Accordion Throwing vs Volume at a Distance

Accordion throwing is referred to making one throw and then taking a step back to make your next throw.  Typically an athlete will do this process until they back up to a distance they can no longer complete and then work their way in for the day.  This does offer us any repeatability or time to gauge distances for consistency.  

What we use instead is ‘Volume at a Distance’, which simply refers to building a set number of throws at a specific designated distance before moving back to the next designated distance.  This help gives the athlete feel for each distance while managing their effort level, tracking progression and gauging growth is much easier. 

During the season, a 75+ throw day is at the high end of the spectrum, with 55-60 throws being the average.  This should not be taken as a strict drop-dead cutoff number, but you should be within the same realm of +-5 throws day in and day out.  Find your own number, this will be personal to you and should be consistent. This will allow you to make adjustments and throw with the mindset of ‘Volume at a distance vs distance for volume.’

Knowing how many throws you make and at each distance is the beginning of creating a routine. This can help you track progress or modifications for different results.  We will break down how to build out the number of throws you make in a day at each distance.  There is a proper way to build-up and taper-down to maximize the amount of work you want on a given day.

Graph Notes:

The graph and information below will help lay out the baseline number of throws that a Starting Pitcher and a Relief Pitcher will make throughout the course of a professional season.  The information is based on a minimal In-Season throwing day with one day completely off from throwing a week.  The game days, take into account a short pre-game warmup and assume a 5 inning/80 Pitch limit over the course of the season as a median. The Starter is based off a 5 Day rotation with one bullpen session in between live competitive outings.  Reliever numbers are based on 2-3 appearances in a week with an average of 2-3 innings pitched per week.  

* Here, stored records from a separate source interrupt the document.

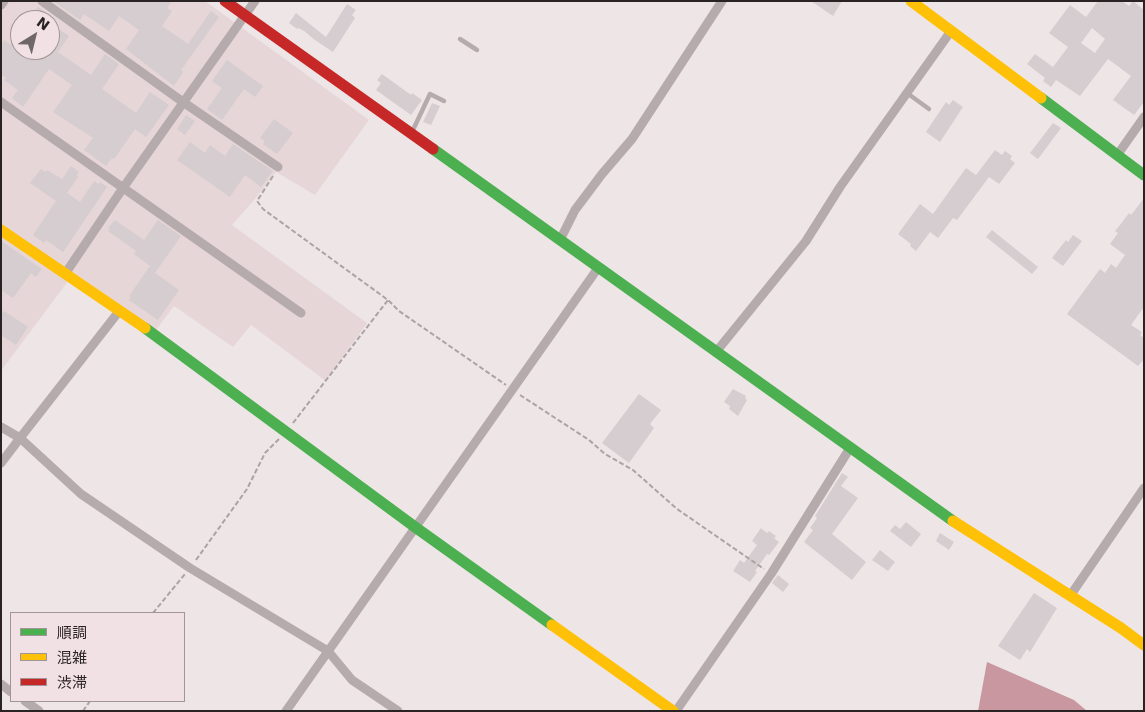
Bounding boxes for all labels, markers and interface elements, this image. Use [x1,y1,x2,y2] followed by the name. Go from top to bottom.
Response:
[10,10,60,60] north arrow
[34,14,53,34] text: N
[10,612,185,702] legend
[57,624,87,642] text: 順調
[57,649,87,667] text: 混雑
[57,674,87,692] text: 渋滞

Which type of throwing has more weight on your habits in the long run?

Think Like a Professional

You will always throw more on a flat surface than on a mound. The habits you have in your daily throwing program will determine the efficiency of your mechanics and consistency on the mound.  We work with non-competitive throws on a daily basis, they are the bricks that you lay and build your foundation with. We will dig deeper into throws and pitches completed on the mound later in a separate article, but for now let’s stick to only athletic throws on a flat surface. Take them seriously with the right program for you, the athlete. They matter!

You will never throw enough on the mound to override the habits you have created off the mound.